Tarımın İstihdama Ve İhracata Katkısı Azaldı

Hükümetin tarım politikalarını eleştiren Sarıbal, “Türkiye'nin nüfusu 13 milyon kişi artmasına karşılık tarım sektörünün milli gelir, istihdam ve ihracata katkısı giderek azalmıştır. Tarımın gayri safi yurtiçi hasıladaki payı yüzde 10'dan yüzde 7'ye; istihdamdaki payı ise yüzde 35'den yüzde 20'lere gerilemiştir. İşlenen tarım arazileri giderek azalmış; ürettiğinden para kazanamayan, emeğinin karşılığını alamayan çiftçimiz bu dönemde yaklaşık 3 milyon hektar araziyi ekmekten vazgeçmiştir. Çiftçilerimizin kullandığı gübre, mazot, yem gibi temel girdilerin fiyatlarındaki artışlar, ürün fiyatlarındaki artışların çok üstünde gerçekleşmiştir. Girdi fiyatları dört-beş katına çıkarken, ürün fiyatları ancak iki-üç katına çıkabilmiştir. AKP iktidarında köylerin tüzel kişilikleri yok edilerek mahalleye dönüştürülmüş; köyler, otlak ve meralar piyasaya açılmış, tarım toprakları yağmalanmıştır" diye konuştu.

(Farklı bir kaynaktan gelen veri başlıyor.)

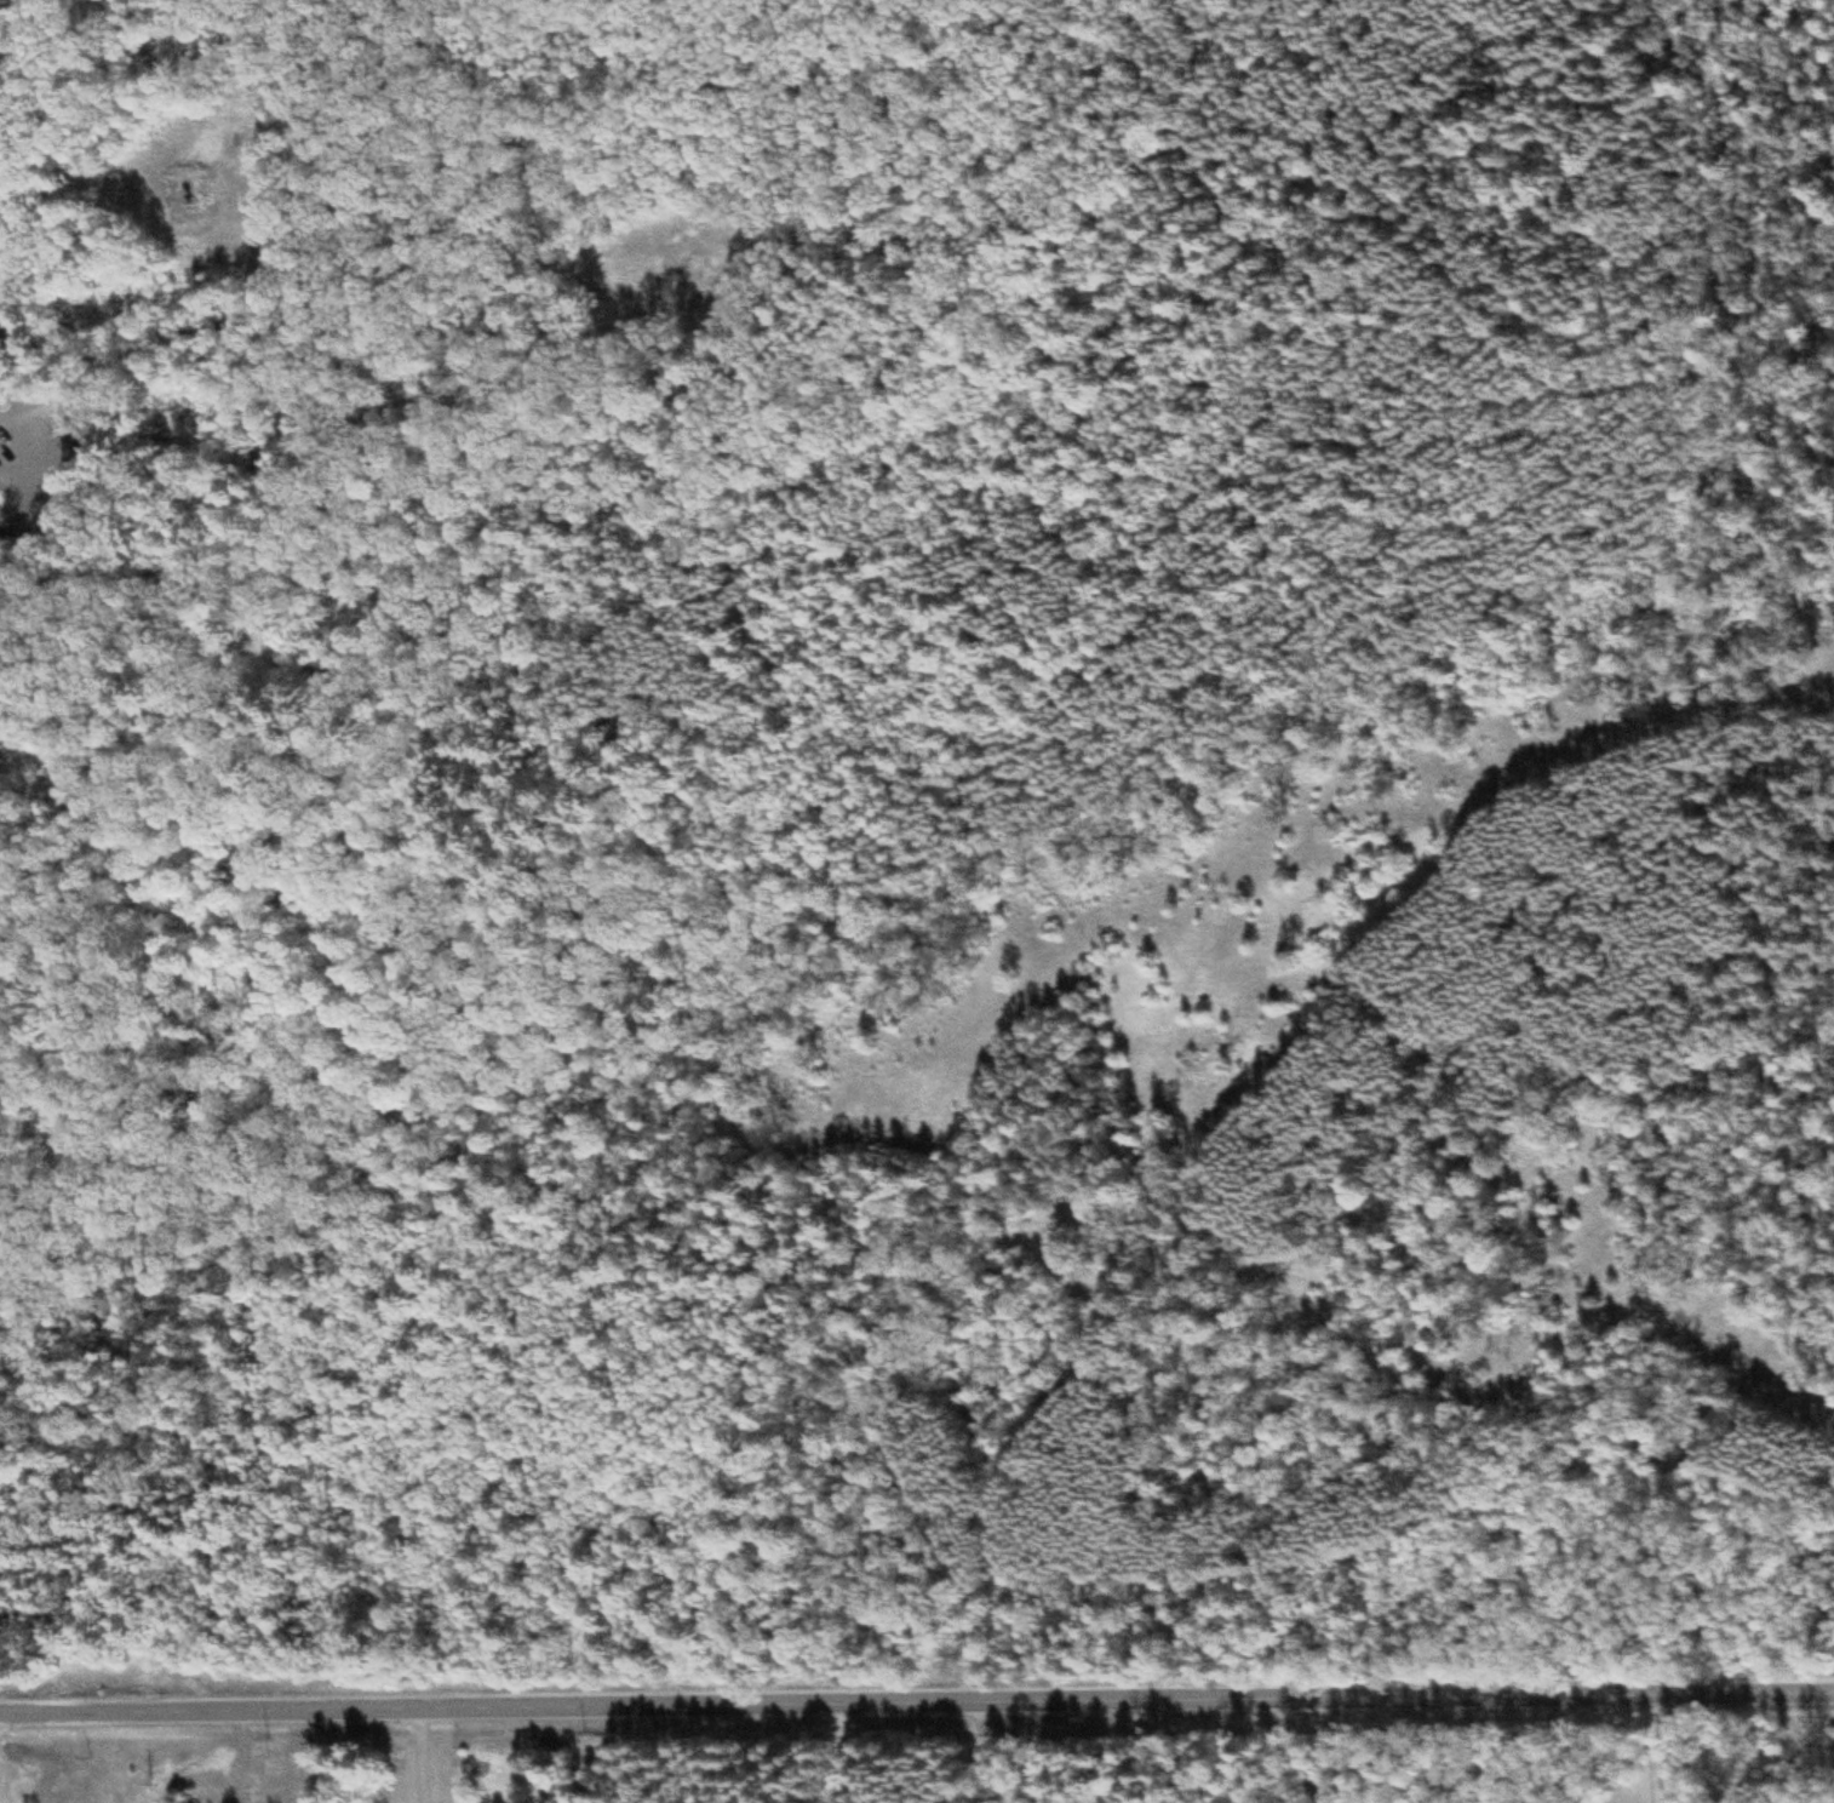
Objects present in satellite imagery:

Tarımsal Destekler Verilmiyor!

CHP'li Sarıbal, şunları kaydetti:

“Tarımda üretim planlaması yapılmadığı için üretim (dolayısıyla çiftçi gelirleri) yıldan yıla dalgalanma göstermiştir. Üretim planlamasının önemli bir aracı olarak uygulanması gereken tarımsal destekler, 2006 yılında çıkarılan kanuna göre milli gelirin en az yüzde 1'i olması gerekirken; binde 5-6'sını aşmamıştır. Tarımdan, çiftçiden esirgenen destekler bütçe açıklarını kapatmak için alınan borçların faizlerine aktarılmıştır. Bir avuç yerli/yabancı rantiyeye milyonlarca çiftçiden 10 kat daha fazla ödeme yapılmıştır.

Tarımda Dışa Bağımlı Hale Getirildik

Uygulanan ithalata dayalı politikalarla tarım dışa bağımlı hale getirilmiştir. Türkiye artık ne kadar tarım-gıda ürünü ihracatı yapabiliyorsa o kadar da ithalat yapmaktadır. AKP'nin 15 yıllık iktidar döneminde toplam 170 milyar doları aşkın gıda ürünü ve tarımsal hammadde ithalatı yapılmıştır.

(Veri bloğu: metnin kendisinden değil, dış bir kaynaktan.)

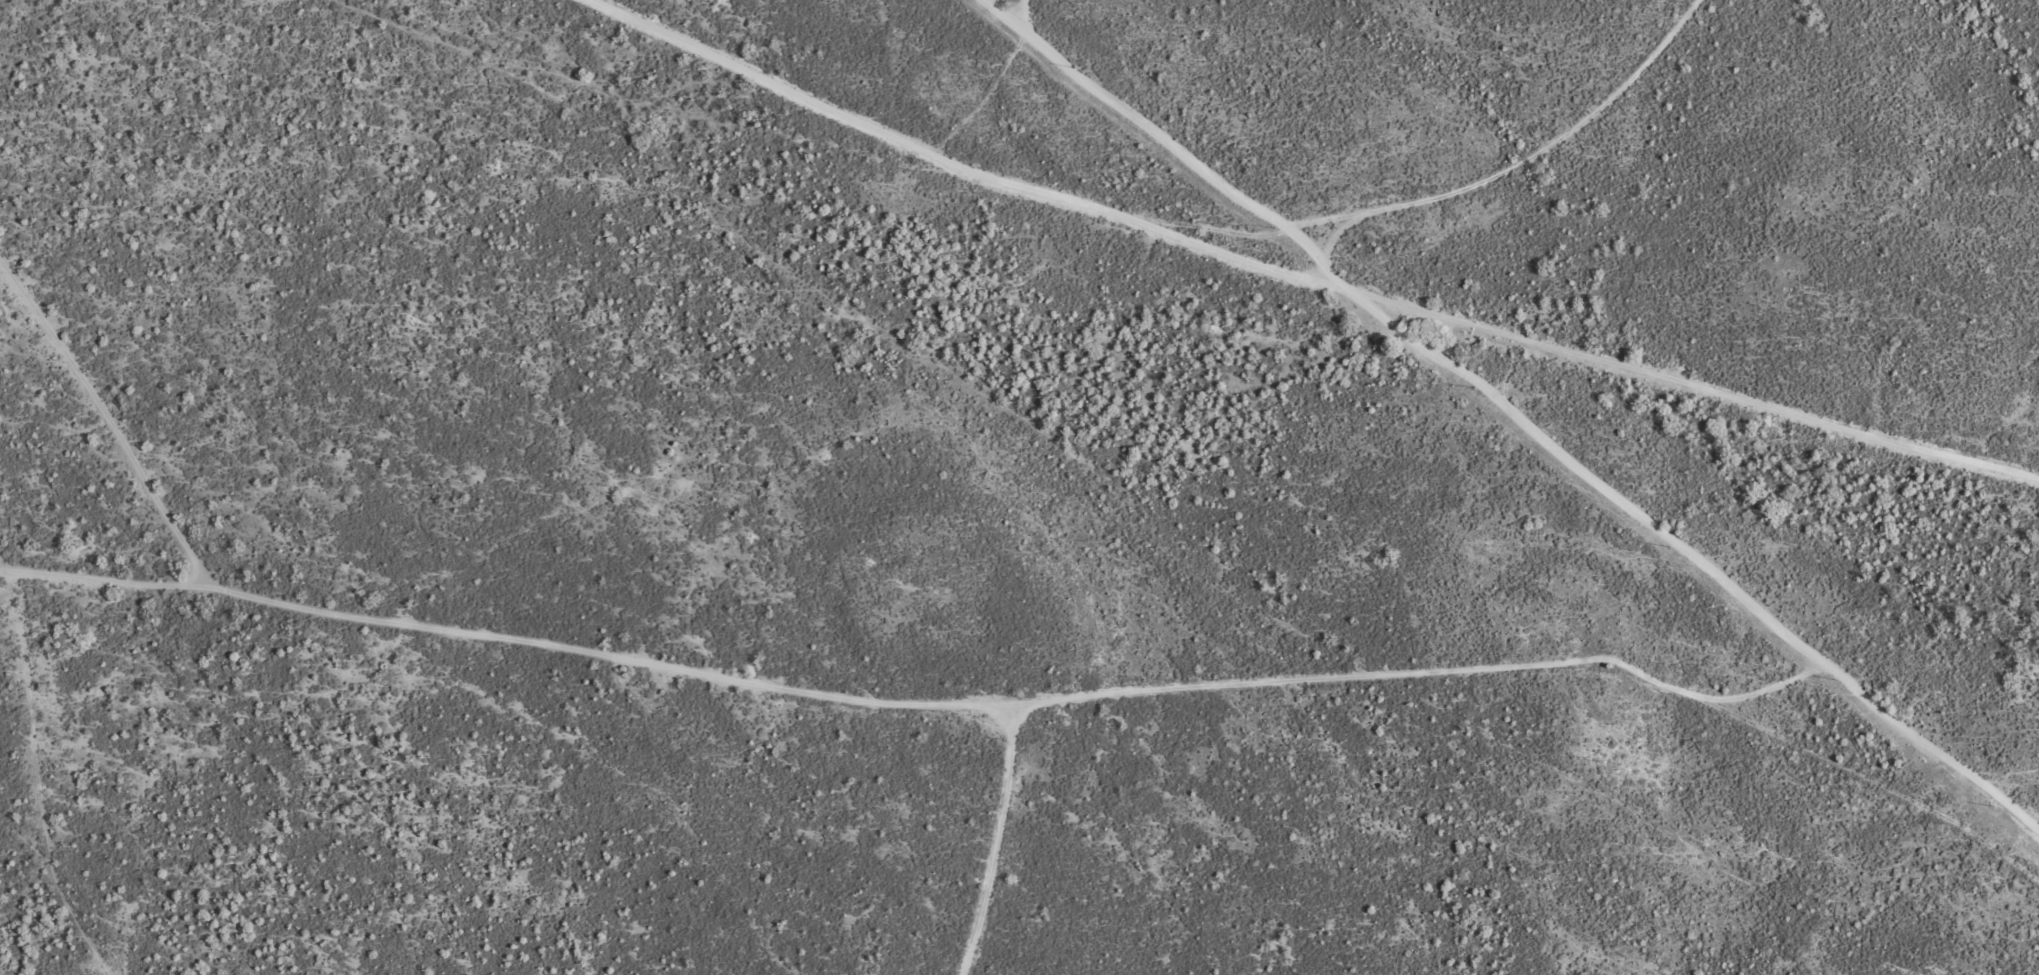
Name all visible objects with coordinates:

Kırsal Nüfustaki Yoksulluk Oranı Yüzde 40'a Yükseldi

Uygulanan yanlış tarım politikaları nedeniyle tarım giderek çiftçimizin geçimini sağlayabilecek bir ekonomik faaliyet olmaktan çıkmıştır. Günümüzde kırsal bölgelerde yaşayan nüfusun yüzde 40'ı yoksulluk içindedir. Bu nedenle çiftçimiz tarımdan kopmakta; köyler, tarlalar, meralar boş kalmaktadır. Türkiye tarımdaki mevcut potansiyelini değerlendirememektedir. Çiftçisini desteklememekte, bu nedenle de yeterince üretememekte, insanını doğru ve dengeli şekilde besleyememekte, ihracatını artıramamakta, ithalatını düşürememektedir. Çünkü tüm bunlar, ancak üretim maliyetlerinin düşürülmesi; destekleme araçlarının doğru ve amaca uygun olarak kullanılması; üretim planlaması yapılması, emekten, çiftçiden, üretimden yana istikrarlı politikalar uygulanması ile sağlanabilir. 15 yıllık uygulamalarından anlaşılacağı üzere bunun AKP-Saray rejimi tarafından gerçekleştirilmesi mümkün değildir."